Today we head up to Scotland to get behind the tea cakes and sample the illustrated delights of Gillian Kyle. The eponymous design brand is designed by Gillian who draws on Scottish culture to create fun, colourful, and stylish home accessories and clothing.
History and sports are used as themes for various illustrated collections, with pride of place reserved for food. Not deep-fried Mars Bars but a tasty selection of fish & chips, Irn Bru, Scottish Pride Bread, Oatcakes, and Tunnock’s Tea Cakes; all are used as inspiration to create prints applied to cushions, lampshades, art prints, mugs, coasters, and more.
Illustrations of Robert Burns and Andy Murray also underline the distinctly Scottish identity that appeals to shoppers not just in Scotland but across the United Kingdom, as evidenced by the wide range of stockists nationally that carry the collection, including John Lewis.
As well as being available directly from the Gillian Kyle website, the range is online at Etsy and Not On The High Street.
We’ve included Gillian Kyle items previously at Home Arty Home and are incapable of resisting the draw of her illustrated Tunnock’s Tea Cakes in particular.
We caught up with Gillian to find out more:
Hello! We’re Home Arty Home.
“I’m Gillian, and I started the business in 2009 after graduating from art school. Katherine and Jen work with me in the studio full time, and Katie part time.”
How did you get started? What made you want to create and launch your range?
“On graduating from GSA in 2008, design jobs in Glasgow and Scotland were so thin on the ground that I knew the only way to avoid moving to London was to start something myself. I just thought ‘start making some things, and see what happens’ and so that’s what I did. After chatting with my partner Tom one night about the Scottish psyche, our popular culture and our weird and wonderful relationship with food, I did some drawings of Tunnocks Teacakes, Scottish Plain loaves and bottles of Irn-Bru, and printed them onto t-shirts, aprons, tea towels and tote bags in the GSA textile print room. I sold a few things right away to other students who had seen me printing them, before taking part in a few wee local craft fairs. Things grew from there pretty quickly – what I was doing seemed to strike a chord!”

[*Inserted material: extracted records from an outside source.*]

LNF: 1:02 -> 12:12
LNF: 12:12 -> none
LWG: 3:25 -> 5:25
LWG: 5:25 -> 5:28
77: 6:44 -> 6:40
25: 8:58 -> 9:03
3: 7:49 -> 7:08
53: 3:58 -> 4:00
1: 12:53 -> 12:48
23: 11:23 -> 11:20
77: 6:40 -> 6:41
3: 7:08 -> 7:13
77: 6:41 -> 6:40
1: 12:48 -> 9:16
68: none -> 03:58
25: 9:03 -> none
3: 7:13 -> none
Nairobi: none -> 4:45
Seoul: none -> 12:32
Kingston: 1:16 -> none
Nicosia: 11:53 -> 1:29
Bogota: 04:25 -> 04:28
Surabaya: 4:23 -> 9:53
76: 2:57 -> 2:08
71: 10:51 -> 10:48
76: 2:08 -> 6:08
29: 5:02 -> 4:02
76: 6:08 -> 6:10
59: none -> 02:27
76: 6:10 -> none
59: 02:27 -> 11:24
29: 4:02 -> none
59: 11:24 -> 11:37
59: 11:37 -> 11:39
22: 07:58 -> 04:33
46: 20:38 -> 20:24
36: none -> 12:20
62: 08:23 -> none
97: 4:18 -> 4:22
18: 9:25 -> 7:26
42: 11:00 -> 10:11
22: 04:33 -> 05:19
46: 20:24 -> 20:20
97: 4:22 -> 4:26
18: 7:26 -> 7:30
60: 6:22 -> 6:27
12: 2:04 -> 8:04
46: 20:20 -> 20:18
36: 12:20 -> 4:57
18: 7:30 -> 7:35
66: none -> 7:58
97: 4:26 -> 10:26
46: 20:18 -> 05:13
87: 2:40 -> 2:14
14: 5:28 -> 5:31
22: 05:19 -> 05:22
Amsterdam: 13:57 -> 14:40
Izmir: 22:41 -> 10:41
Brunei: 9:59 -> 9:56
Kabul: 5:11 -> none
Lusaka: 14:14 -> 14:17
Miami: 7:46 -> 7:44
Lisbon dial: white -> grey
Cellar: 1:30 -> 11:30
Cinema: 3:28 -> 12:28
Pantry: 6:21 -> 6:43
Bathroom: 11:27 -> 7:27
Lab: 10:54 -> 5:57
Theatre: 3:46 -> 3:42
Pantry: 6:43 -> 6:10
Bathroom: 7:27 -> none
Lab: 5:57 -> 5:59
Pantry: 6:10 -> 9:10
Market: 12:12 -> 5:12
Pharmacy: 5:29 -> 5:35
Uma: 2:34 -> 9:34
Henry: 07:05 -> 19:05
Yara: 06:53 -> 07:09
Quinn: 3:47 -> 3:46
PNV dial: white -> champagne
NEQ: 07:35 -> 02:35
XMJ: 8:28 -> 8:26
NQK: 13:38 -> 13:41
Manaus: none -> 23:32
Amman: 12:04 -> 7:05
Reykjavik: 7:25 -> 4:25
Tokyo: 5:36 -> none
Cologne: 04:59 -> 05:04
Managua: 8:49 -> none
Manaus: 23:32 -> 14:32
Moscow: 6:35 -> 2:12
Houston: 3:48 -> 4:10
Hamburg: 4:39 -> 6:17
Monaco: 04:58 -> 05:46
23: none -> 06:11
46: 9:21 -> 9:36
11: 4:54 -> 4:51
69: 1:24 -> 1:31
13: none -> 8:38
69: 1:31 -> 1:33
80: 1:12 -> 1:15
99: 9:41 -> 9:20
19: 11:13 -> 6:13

What’s the creative process for you? What inspires/influences your work?
“I’m really just fascinated by popular culture, products and branding, identity, nostalgia and memory. I’m a magpie and am constantly collecting images for inspiration; old product packaging, vintage ephemera and photos of interesting bits and pieces. I love to draw and always start off using pen and ink on paper before developing things digitally. Typography and fonts are another mini obsession – I love the effect of recreating them in my hand-drawn style.”
Where are your items made? Do you make them yourself?
“Everything is currently made or decorated in the UK and we use a selection of lovely small businesses to manufacture for us. We have really lovely relationships with them all and it’s great to be able to visit the factories and meet the people who are actually doing the sewing, printing etc. I’d love to think that we could do some in-house manufacturing at some point in the future too. Although we won’t always be able to make everything here, I’m committed to making things in this country wherever we can; its been great to see a renewed interest in UK manufacturing in the last couple of years.
We use organic cotton for the majority of our textile products – it’s more expensive but well worth it, both for the handle of the fabric and the knowledge that we are minimising the negative environmental and health impacts of our consumption on the world; regular cotton farming is pretty bad news.”
Do you have any collaborations on the go?
“I’ve just released a wee giftware range called ‘Scotland the Brave’ designed in collaboration with an exciting new illustrator called Tony Mckay, which looks great. I’m also collaborating on a really exciting new range of tins with a company called Elite who produce tinware for Emma Bridgewater and Caroline Gardner. I can’t wait to see my Tunnock’s designs on biscuit tins!”
How do you see the range developing?
“We have big goals for the next couple of years. The idea, essentially, is to build on what we have created and really establish ourselves as a home and gift brand in the UK market and beyond. We will be growing our product range and introducing a wider range of ceramics and textiles, as well as stationery. I’m particularly excited by the Fish & Chips plate that I’ve just designed and the Caramel Wafer milk jug (which is pretty cute). I guess I’m inspired by brands like Cath Kidston, Orla Kielly and Sophie Allport – they all have a really strong design concept rolled out over a great range of products.”
What do you hope people feel when they see your work or bring it into their homes?
“I hope that people respond to it in a variety of ways. Nostalgia and memories is a big one – we get emails all the time telling us how much a particular print has reminded them of their childhood or special people in it. But I hope that people also like the bold, bright colours, the wee hint of humour and the quality of the products – we try to make things that feel special.”